Por las razones expuestas, las dos líneas de alta capacidad, Lada-Velilla y Soto-Penagos, pese a estar recogidas en el plan de inversiones hasta el año 2010 de Red Eléctrica Española, acumulan retrasos. El caso más preocupante es el de la línea Lada-Velilla (ahora rebautizada como Sama-Velilla), prevista para finales del año 2011, pero que tiene miles de alegaciones presentadas sobre el anteproyecto y el estudio de impacto ambiental.
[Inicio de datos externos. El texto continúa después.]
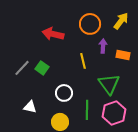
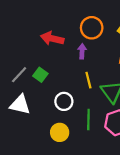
purple arrow: (103, 46) -> (82, 51), moved
yellow line: (83, 61) -> (88, 80), moved
white triangle: (30, 107) -> (20, 105), moved, size x1.5

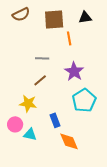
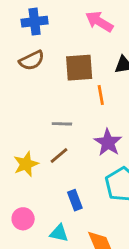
yellow star: (28, 103) -> (26, 164), moved, turned -30
blue rectangle: (55, 120) -> (75, 200), moved
cyan triangle: (30, 134) -> (59, 233), moved

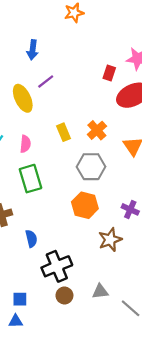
En este contexto resultan preocupantes las manifestaciones electorales del ministro de Defensa, José Antonio Alonso, candidato socialista por León al Congreso de los Diputados, rechazando el trazado propuesto por su impacto ambiental. Estas declaraciones han obtenido inmediata réplica por parte de la FSA, al pedir que se haga a la mayor brevedad posible la línea Sama-Velilla que transporta la electricidad fuera de la región.
En los últimos años se ha abierto en Asturias un proyecto de desarrollo industrial en torno a la renovación del viejo parque termoeléctrico, al aprobarse la construcción de una planta regasificadora en El Musel y activarse la demanda de más de media docena de ciclos combinados por parte de los principales operadores (Endesa, HC Energía, la irlandesa ESB), así como la posibilidad de construir una planta supercrítica de carbón en Aboño. Las peticiones de parques eólicos, actualmente congeladas por la moratoria, también se suman al paquete total de inversiones que podría dar trabajo a unas 12.000 personas durante la construcción de los equipamientos, y que luego crearía cerca de 1.000 puestos de trabajo directos, a los que habría que sumar los indirectos de las empresas especializadas en dar servicios a las plantas de energía. Todo este esfuerzo de las empresas y las administraciones quedaría en suspenso si la electricidad generada carece de líneas de alta capacidad que la lleven a los grandes centros de consumo nacional. Asturias no puede permitir que la suma de visiones miopes e intereses dudosos frenen su progreso.